Navigationspfad: Startseite > Dokumente > Textarchiv > 2011 > Lammert zur Euro-Krise
Von der deutsch-französischen Initiative für eine Schuldenbremse und der Verpflichtung zu einem ausgeglichenen Haushalt in der Eurozone geht ein wichtiges Signal für eine gemeinsame Wirtschaftspolitik aus, schreibt Bundestagspräsident Prof. Dr. Norbert Lammert in einem am 23. August 2011 erschienenen Beitrag für das "Handelsblatt". Sie sei zur Stabilisierung des Euros unbedingt notwendig. Weiter schreibt Lammert:
"Das bedeutet keineswegs zwangsläufig eine neue Geschäftsgrundlage zulasten der nationalen Parlamente. Denn bereits heute gibt es mit dem 'Europäischen Semester', in dessen Rahmen die Mitgliedstaaten sich in ihrer jährlichen Haushaltsplanung stärker mit Brüssel abstimmen sollten, ein Instrument vorbeugender Überwachung durch die EU-Kommission.

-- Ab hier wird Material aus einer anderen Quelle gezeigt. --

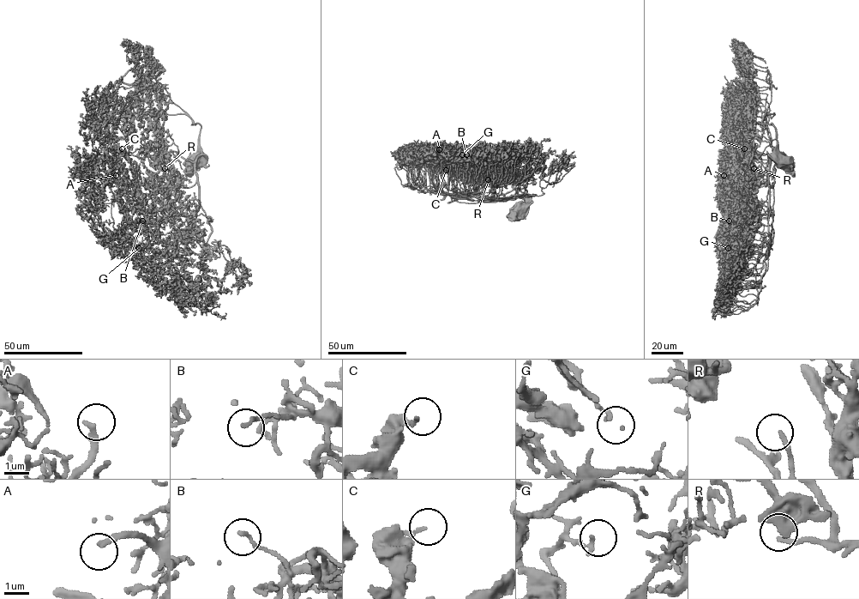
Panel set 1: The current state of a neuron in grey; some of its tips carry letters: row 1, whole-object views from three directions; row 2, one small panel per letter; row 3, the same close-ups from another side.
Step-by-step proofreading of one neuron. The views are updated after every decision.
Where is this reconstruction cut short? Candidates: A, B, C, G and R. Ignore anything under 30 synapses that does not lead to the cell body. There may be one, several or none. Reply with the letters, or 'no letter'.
A, R

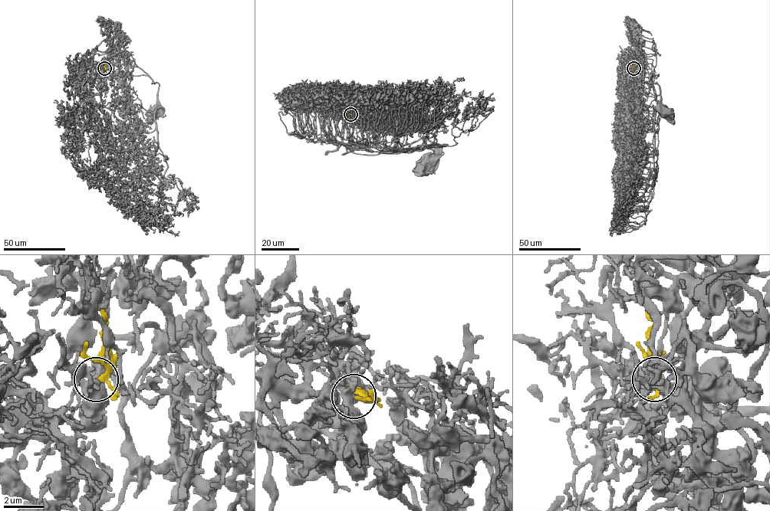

Drohende Verstöße gegen den Stabilitäts- und Wachstumspakt sollen so von vornherein verhindert werden. Das ist ohne Mitwirkung des Haushaltsgesetzgebers, also des Parlaments, nicht möglich. Auch im 'Euro-Plus-Pakt' vom März 2011, der die Notwendigkeit zur Abstimmung noch auf weitere Politikbereiche erstreckt, steht die Prüfung der nationalen Haushalte auf ihre Vereinbarkeit mit den EU-Regeln - ausdrücklich unter 'uneingeschränkter Wahrung der Vorrechte der nationalen Parlamente'.
Aus gutem Grund: Das Haushaltsrecht, also die Entscheidung über Einnahmen und Ausgaben, ist das Königsrecht des Parlaments. Es steht nicht zur Disposition der Regierung. Wo auch immer das Budgetrecht tangiert wird, sind die parlamentarische Beratung und die Beschlussfassung durch die Volksvertretung zwingend erforderlich.
Die beschriebenen Instrumente der wirtschafts- und finanzpolitischen Koordinierung auf europäischer Ebene sind eine Herausforderung und zugleich eine Chance für die Wahrnehmung des Haushaltsrechts. Das Parlament kann und wird sich dieser Herausforderung in inhaltlicher und organisatorischer Hinsicht stellen.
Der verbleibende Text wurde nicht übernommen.